▶ Given text:
·····

Technological convergence: Advances in batteries / electric motors / lightweight materials / control systems make ideas like this more feasible than 10-20 years ago.
What’s Next? What To Watch
Whether Bahmani can build a full-scale flying taxi using this propulsion system, not just small drones.
Real flight tests (videos, peer-reviewed data) showing lift, stability, efficiency, noise in real conditions (wind, rain, obstacles).
Comparison with competing technologies: eVTOLs using propellers / ducted fans / tilt-rotors etc. How does the reaction propulsion system stack up in cost, weight, operational range, battery consumption, safety?
Partnerships, regulatory approvals, pilot zones (which cities will be first?), investment rounds.
Potential spin-offs: even if flying taxis are far off, such a system may find use in quieter drones, indoor UAVs, perhaps even elevators or other vertical transportation systems.
Mohsen Bahmani’s story is one of imagination, perseverance, and pushing the boundaries of what we take for granted: flight, propulsion, what movement can look like. From floating shoes to a system that seeks to fly without propellers, it’s a reminder that innovation often comes from rethinking fundamentals.

If this reaction-propulsion idea can be scaled, made safe, reliable and cost-effective, it could mark a turning point in the story of urban air mobility — quieter skies, cleaner lift, more graceful flight. But for now, it remains a high-stakes promise, one that the world will be watching.

·····

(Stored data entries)
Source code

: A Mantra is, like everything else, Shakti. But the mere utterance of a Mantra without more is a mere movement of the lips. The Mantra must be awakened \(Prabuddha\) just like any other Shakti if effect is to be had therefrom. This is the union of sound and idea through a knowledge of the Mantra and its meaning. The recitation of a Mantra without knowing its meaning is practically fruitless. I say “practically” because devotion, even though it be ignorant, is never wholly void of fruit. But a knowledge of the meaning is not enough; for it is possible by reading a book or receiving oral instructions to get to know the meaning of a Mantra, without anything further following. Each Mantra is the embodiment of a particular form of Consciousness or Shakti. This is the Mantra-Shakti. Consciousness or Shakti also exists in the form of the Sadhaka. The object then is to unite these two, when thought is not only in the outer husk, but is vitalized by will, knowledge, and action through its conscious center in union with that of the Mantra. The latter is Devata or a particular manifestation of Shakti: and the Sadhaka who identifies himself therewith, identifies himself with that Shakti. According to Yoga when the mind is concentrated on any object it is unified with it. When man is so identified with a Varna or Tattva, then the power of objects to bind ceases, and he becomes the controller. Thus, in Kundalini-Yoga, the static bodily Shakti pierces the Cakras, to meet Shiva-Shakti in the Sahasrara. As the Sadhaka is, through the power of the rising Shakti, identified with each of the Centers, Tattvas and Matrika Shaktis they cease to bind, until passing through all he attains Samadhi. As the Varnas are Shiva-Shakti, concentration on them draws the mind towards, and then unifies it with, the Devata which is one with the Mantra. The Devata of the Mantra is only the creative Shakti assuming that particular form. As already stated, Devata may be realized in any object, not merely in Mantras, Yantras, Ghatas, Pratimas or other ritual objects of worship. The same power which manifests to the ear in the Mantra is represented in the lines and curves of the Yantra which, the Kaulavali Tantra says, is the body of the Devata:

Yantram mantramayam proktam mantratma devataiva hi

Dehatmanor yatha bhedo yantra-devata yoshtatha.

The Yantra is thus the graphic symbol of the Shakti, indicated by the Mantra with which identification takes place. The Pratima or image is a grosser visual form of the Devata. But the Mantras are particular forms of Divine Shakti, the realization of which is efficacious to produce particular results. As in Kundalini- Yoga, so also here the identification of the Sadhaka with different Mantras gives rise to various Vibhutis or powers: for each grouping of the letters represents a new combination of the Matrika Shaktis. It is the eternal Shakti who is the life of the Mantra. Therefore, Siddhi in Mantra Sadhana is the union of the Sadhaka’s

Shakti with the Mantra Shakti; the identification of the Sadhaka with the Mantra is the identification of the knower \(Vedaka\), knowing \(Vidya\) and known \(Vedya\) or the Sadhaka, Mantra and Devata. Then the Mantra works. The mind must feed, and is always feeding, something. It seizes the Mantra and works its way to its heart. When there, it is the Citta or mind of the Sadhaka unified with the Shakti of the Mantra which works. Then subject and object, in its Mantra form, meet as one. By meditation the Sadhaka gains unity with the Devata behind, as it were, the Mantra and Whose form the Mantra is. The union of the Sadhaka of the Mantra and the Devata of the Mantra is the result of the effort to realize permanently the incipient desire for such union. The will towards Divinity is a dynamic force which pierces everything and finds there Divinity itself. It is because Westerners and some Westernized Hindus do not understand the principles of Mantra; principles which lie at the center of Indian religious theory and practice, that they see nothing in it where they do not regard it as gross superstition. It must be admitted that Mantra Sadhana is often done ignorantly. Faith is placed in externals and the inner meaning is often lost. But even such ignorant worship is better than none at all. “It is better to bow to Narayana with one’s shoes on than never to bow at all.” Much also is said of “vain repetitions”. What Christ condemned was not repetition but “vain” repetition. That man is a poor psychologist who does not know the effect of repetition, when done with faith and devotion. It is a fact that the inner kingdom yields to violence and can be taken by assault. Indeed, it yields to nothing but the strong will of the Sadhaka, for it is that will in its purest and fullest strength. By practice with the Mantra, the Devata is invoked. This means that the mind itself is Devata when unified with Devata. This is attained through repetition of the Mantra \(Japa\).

·····

▶ Task prompt: Echo, word for word, the part of the flying-taxi text from "Partnerships, regulatory approvals, pilot" to "from rethinking fundamentals.".

▶ Task solution:
Partnerships, regulatory approvals, pilot zones (which cities will be first?), investment rounds.
Potential spin-offs: even if flying taxis are far off, such a system may find use in quieter drones, indoor UAVs, perhaps even elevators or other vertical transportation systems.
Mohsen Bahmani’s story is one of imagination, perseverance, and pushing the boundaries of what we take for granted: flight, propulsion, what movement can look like. From floating shoes to a system that seeks to fly without propellers, it’s a reminder that innovation often comes from rethinking fundamentals.